È proprio per questo che la questione dell’astensionismo assume un’importanza non solamente tattica ma diremmo quasi strategica per Bordiga. Si tratta di smascherare il non-antiparlamentarismo dei massimalisti, e quindi la loro mancata adesione sostanziale ai princìpi del Comintern, nonostante l’inganno dell’adesione formale ad essi; si trattava dell’unico modo per rivelare un opportunismo che si dichiarava “comunista” e che faceva persino mostra di accettare le 21 condizioni di ammissione alla Terza Internazionale, pur disattendendone le prescrizioni.

La dimostrazione del fatto che l’elezionismo non era soltanto una scelta tattica della Direzione massimalista, ma una conseguenza della sua impostazione falsamente rivoluzionaria, è proprio nel secco rifiuto della reiterata proposta del gruppo del Soviet di rinunciare all’astensionismo in cambio dell’estromissione dei riformisti, che apertamente e decisamente osteggiavano la rivoluzione d’ottobre.

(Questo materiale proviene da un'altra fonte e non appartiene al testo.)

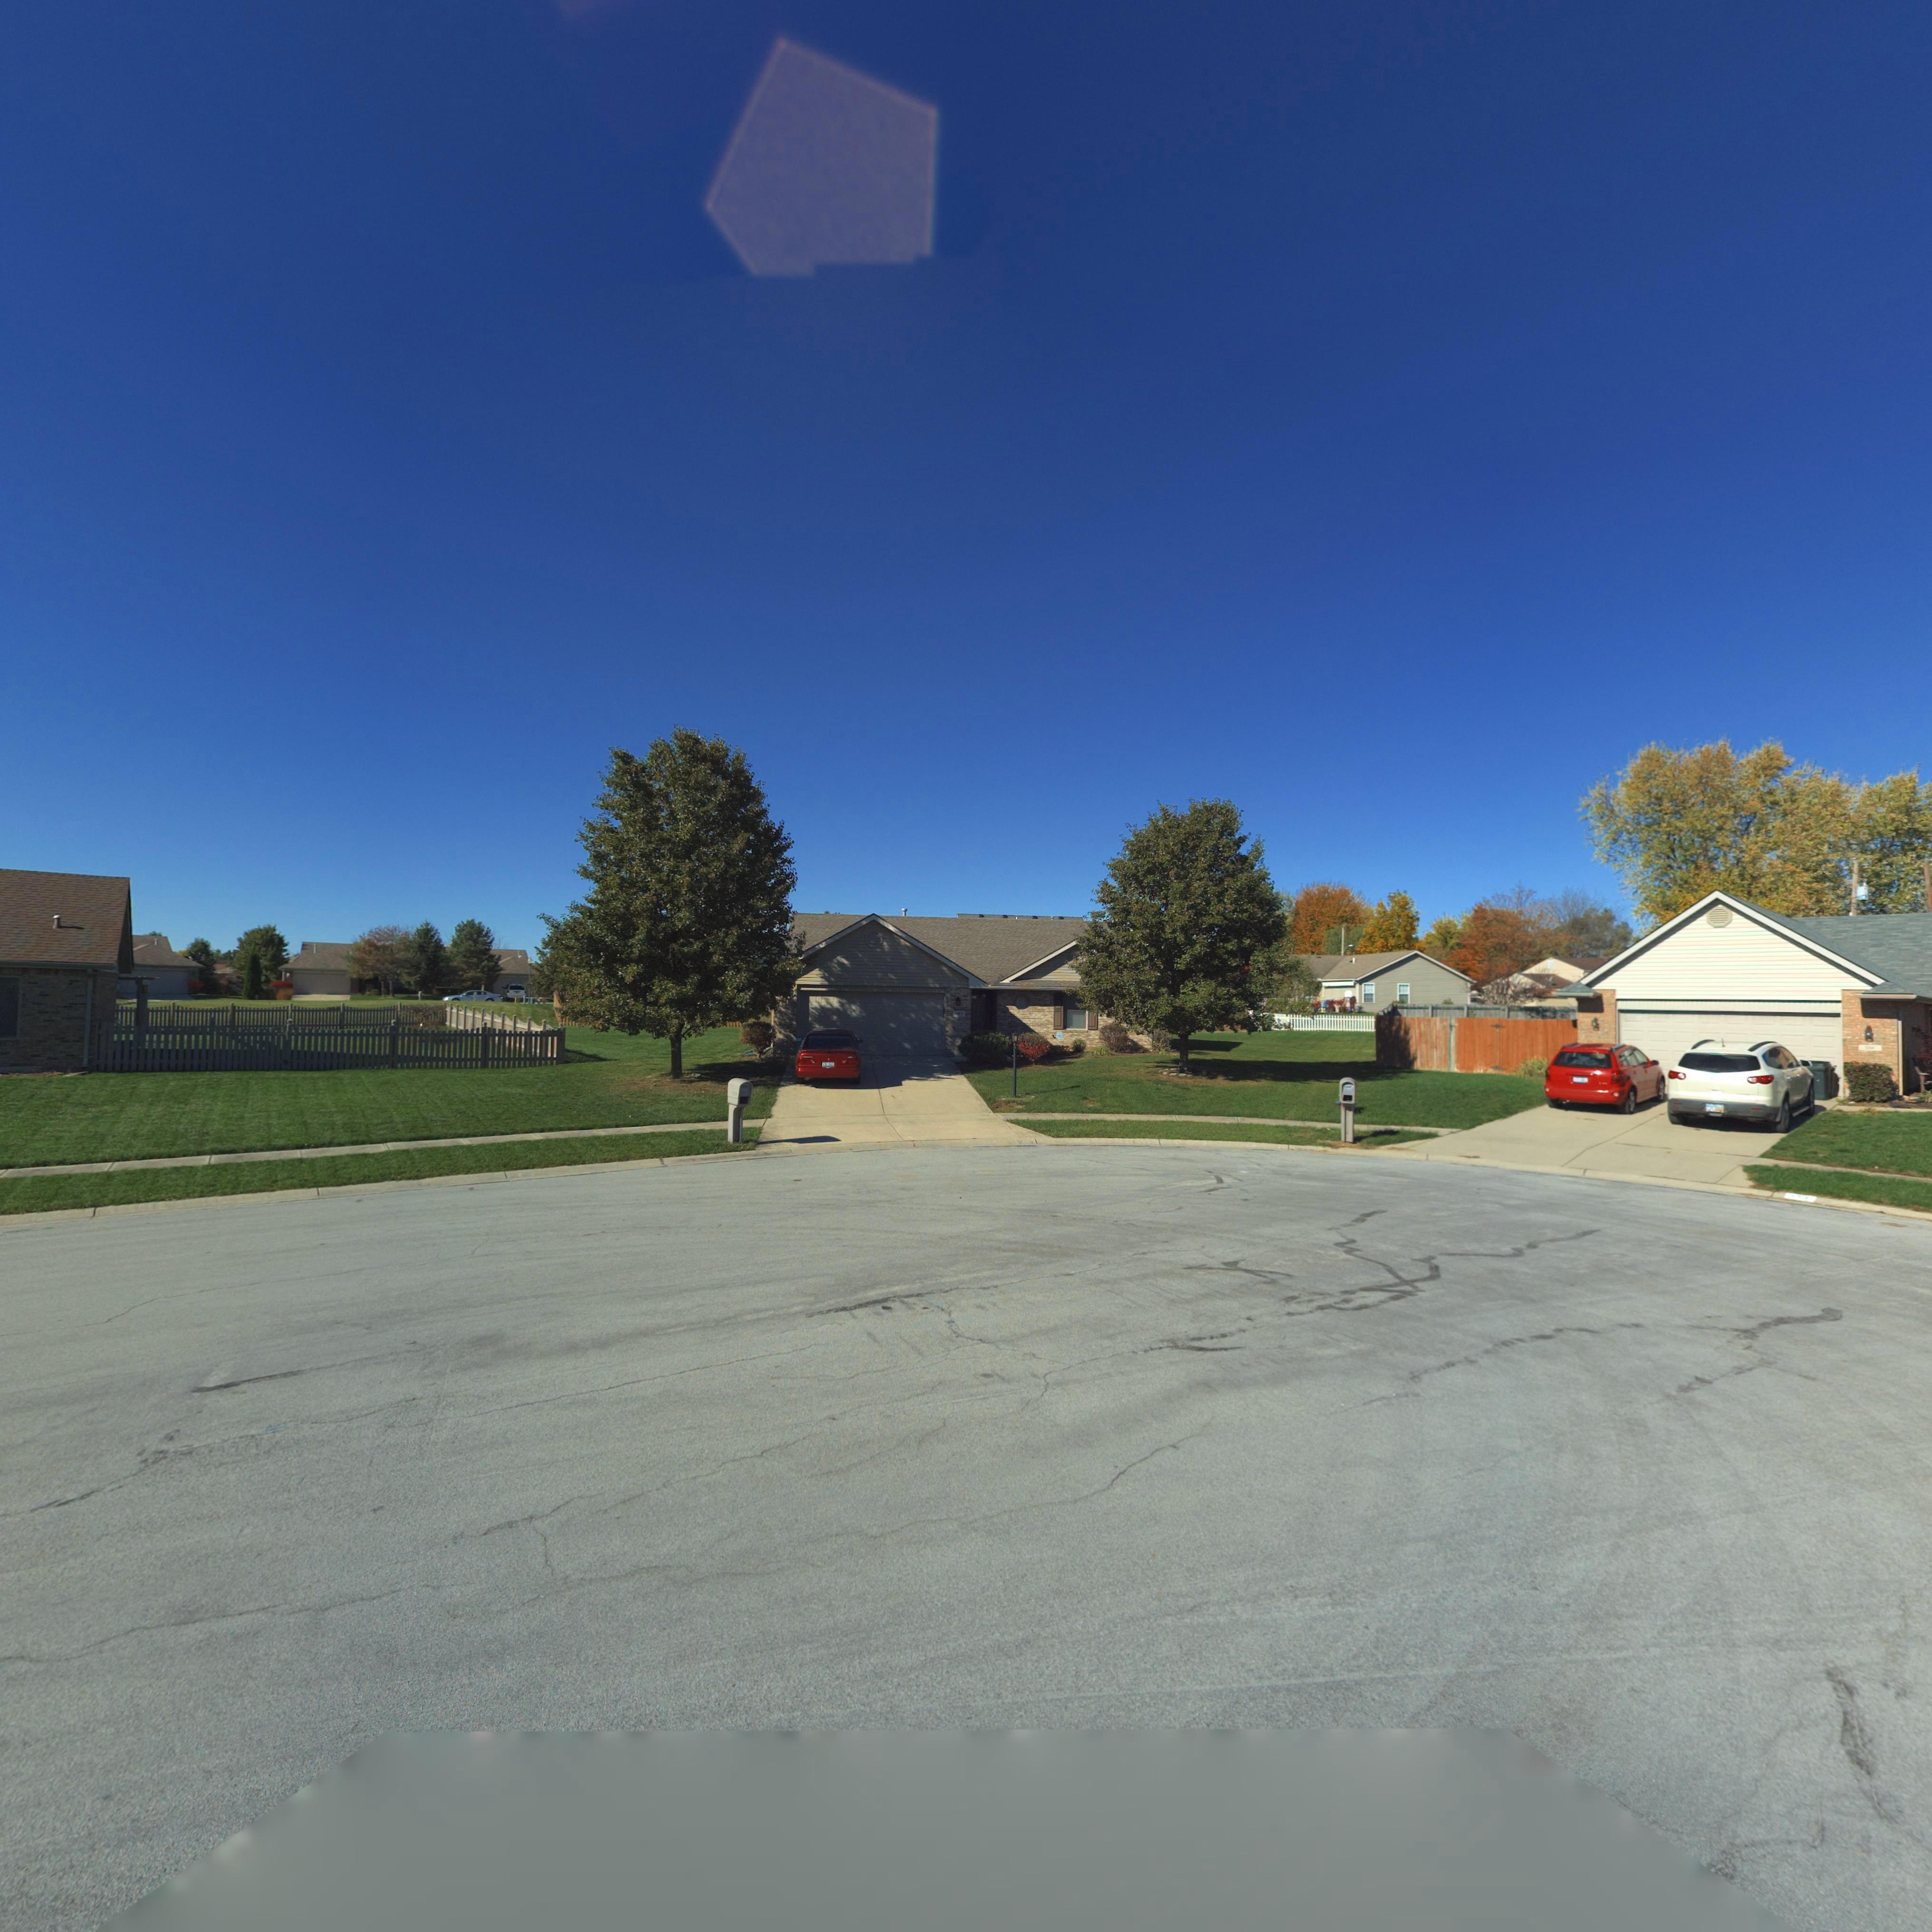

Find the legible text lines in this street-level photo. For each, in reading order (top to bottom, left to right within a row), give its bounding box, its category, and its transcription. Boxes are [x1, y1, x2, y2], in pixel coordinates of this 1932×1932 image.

A questo punto si potrebbe ipotizzare che il percorso della formazione del partito comunista sia stato più tortuoso del dovuto, in quanto la formazione di un partito nuovo avrebbe forse potuto essere impostata prima e a chiare lettere, senza passare per la proposta della non partecipazione elettorale del partito vecchio, intriso di riformismo ma anche di “centrismo” transigente e annebbiato dal culto di un’unità funzionale solo al maggior peso elettorale.

Questo viene affermato in quanto si suppone che buona parte delle forze rivoluzionarie interne al PSI avrebbero accettato immediatamente la prospettiva della formazione di un partito comunista al netto della pregiudiziale astensionista. Eppure i gruppi tendenzialmente comunisti di Torino – come gli ex-ordinovisti, che fino a poco prima del Convegno di Milano (ottobre 1920) sostenevano ancora la tesi dell’unità del partito – e di Milano (la sinistra massimalista elezionista di Fortichiari e Repossi), si uniranno al gruppo del Soviet di Napoli solo nel novembre 1920, durante il Convegno nazionale di Imola, e in quest’occasione la frazione di Bordiga rinunciò agevolmente alla pregiudiziale astensionista, definita tattica secondaria, non come condizione imposta dagli altri gruppi per l’unità ma in conseguenza della loro piena accettazione della piattaforma della Frazione comunista basata sui deliberati del Comintern – le tesi sul ruolo centrale del Partito comunista nella rivoluzione e nella dittatura proletaria, l’esigenza della centralizzazione e della disciplina organizzative (con il corollario delle Tesi e Condizioni di ammissione del II congresso) –, dal momento che la Frazione era pronta, su questi presupposti, a rinunciare all’astensionismo già un anno prima.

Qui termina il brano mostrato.